A 6-year-old was among the dead in the incident, which occurred in Sangzhu, a village in the Xinjiang Uygur autonomous region on late Friday, according to local police. Another person is in critical condition while the others are no longer in danger after being treated at the hospital.
An initial probe showed that the villagers, at a late night Ramadan meal, had drunk vinegar from two plastic barrels that had previously contained antifreeze. They began to feel sick the next morning.
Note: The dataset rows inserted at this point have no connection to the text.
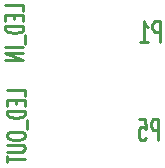
<source format=gbo>
G04 #@! TF.FileFunction,Legend,Bot*
%FSLAX46Y46*%
G04 Gerber Fmt 4.6, Leading zero omitted, Abs format (unit mm)*
G04 Created by KiCad (PCBNEW 4.0.0-rc2-stable) date 02/03/2016 18:28:07*
%MOMM*%
G01*
G04 APERTURE LIST*
%ADD10C,0.150000*%
%ADD11C,0.269240*%
%ADD12C,0.254000*%
G04 APERTURE END LIST*
D10*
D11*
X123590899Y30958921D02*
X123590899Y32749621D01*
X123180628Y32749621D01*
X123078061Y32664350D01*
X123026777Y32579079D01*
X122975493Y32408536D01*
X122975493Y32152721D01*
X123026777Y31982179D01*
X123078061Y31896907D01*
X123180628Y31811636D01*
X123590899Y31811636D01*
X121949817Y30958921D02*
X122565223Y30958921D01*
X122257520Y30958921D02*
X122257520Y32749621D01*
X122360088Y32493807D01*
X122462655Y32323264D01*
X122565223Y32237993D01*
D12*
X112182429Y26386619D02*
X112182429Y26870428D01*
X110658429Y26870428D01*
X111384143Y26047952D02*
X111384143Y25709286D01*
X112182429Y25564143D02*
X112182429Y26047952D01*
X110658429Y26047952D01*
X110658429Y25564143D01*
X112182429Y25128714D02*
X110658429Y25128714D01*
X110658429Y24886809D01*
X110731000Y24741667D01*
X110876143Y24644905D01*
X111021286Y24596524D01*
X111311571Y24548143D01*
X111529286Y24548143D01*
X111819571Y24596524D01*
X111964714Y24644905D01*
X112109857Y24741667D01*
X112182429Y24886809D01*
X112182429Y25128714D01*
X112327571Y24354619D02*
X112327571Y23580524D01*
X110658429Y23145095D02*
X110658429Y22951572D01*
X110731000Y22854810D01*
X110876143Y22758048D01*
X111166429Y22709667D01*
X111674429Y22709667D01*
X111964714Y22758048D01*
X112109857Y22854810D01*
X112182429Y22951572D01*
X112182429Y23145095D01*
X112109857Y23241857D01*
X111964714Y23338619D01*
X111674429Y23387000D01*
X111166429Y23387000D01*
X110876143Y23338619D01*
X110731000Y23241857D01*
X110658429Y23145095D01*
X110658429Y22274238D02*
X111892143Y22274238D01*
X112037286Y22225857D01*
X112109857Y22177476D01*
X112182429Y22080714D01*
X112182429Y21887191D01*
X112109857Y21790429D01*
X112037286Y21742048D01*
X111892143Y21693667D01*
X110658429Y21693667D01*
X110658429Y21355000D02*
X110658429Y20774429D01*
X112182429Y21064714D02*
X110658429Y21064714D01*
D11*
X123463899Y22703921D02*
X123463899Y24494621D01*
X123053628Y24494621D01*
X122951061Y24409350D01*
X122899777Y24324079D01*
X122848493Y24153536D01*
X122848493Y23897721D01*
X122899777Y23727179D01*
X122951061Y23641907D01*
X123053628Y23556636D01*
X123463899Y23556636D01*
X121874101Y24494621D02*
X122386939Y24494621D01*
X122438223Y23641907D01*
X122386939Y23727179D01*
X122284371Y23812450D01*
X122027952Y23812450D01*
X121925385Y23727179D01*
X121874101Y23641907D01*
X121822817Y23471364D01*
X121822817Y23045007D01*
X121874101Y22874464D01*
X121925385Y22789193D01*
X122027952Y22703921D01*
X122284371Y22703921D01*
X122386939Y22789193D01*
X122438223Y22874464D01*
D12*
X112055429Y33583286D02*
X112055429Y34067095D01*
X110531429Y34067095D01*
X111257143Y33244619D02*
X111257143Y32905953D01*
X112055429Y32760810D02*
X112055429Y33244619D01*
X110531429Y33244619D01*
X110531429Y32760810D01*
X112055429Y32325381D02*
X110531429Y32325381D01*
X110531429Y32083476D01*
X110604000Y31938334D01*
X110749143Y31841572D01*
X110894286Y31793191D01*
X111184571Y31744810D01*
X111402286Y31744810D01*
X111692571Y31793191D01*
X111837714Y31841572D01*
X111982857Y31938334D01*
X112055429Y32083476D01*
X112055429Y32325381D01*
X112200571Y31551286D02*
X112200571Y30777191D01*
X112055429Y30535286D02*
X110531429Y30535286D01*
X112055429Y30051476D02*
X110531429Y30051476D01*
X112055429Y29470905D01*
X110531429Y29470905D01*
M02*

</source>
The police are still waiting for results from toxicity tests to confirm the source of the poisoning, they said.
Antifreeze commonly contains a chemical known as ethylene glycol, which causes symptoms such as diarrhea and vomiting.
The poisoning occurred during the religious period of Ramadan, when Muslims eat in large groups at night after fasting during the day. The police said that is why so many people were affected.
More than half of Xinjiang's population of 21 million are Muslims from 10 ethnic groups, including the Uygur, Kirgiz, Kazak and Uzbek groups. During Ramadan, the ninth month of the year in the Muslim calendar, Chinese Muslims refrain from eating, drinking, smoking and having sexual intercourse from sunrise until sunset. Children, the elderly and the weak do not have to fast.
China's Ministry of Health reported that at least 45 people died in food poisoning cases across the country in the first six months of 2011, and the majority of the deaths were caused by food tainted by toxic chemicals.
The ministry also reported that most of the deaths occurred in people's homes. Eleven cases of food poisoning were reported to have occurred in student canteens in the first half of the year. In those, 701 people were sickened but no deaths were recorded.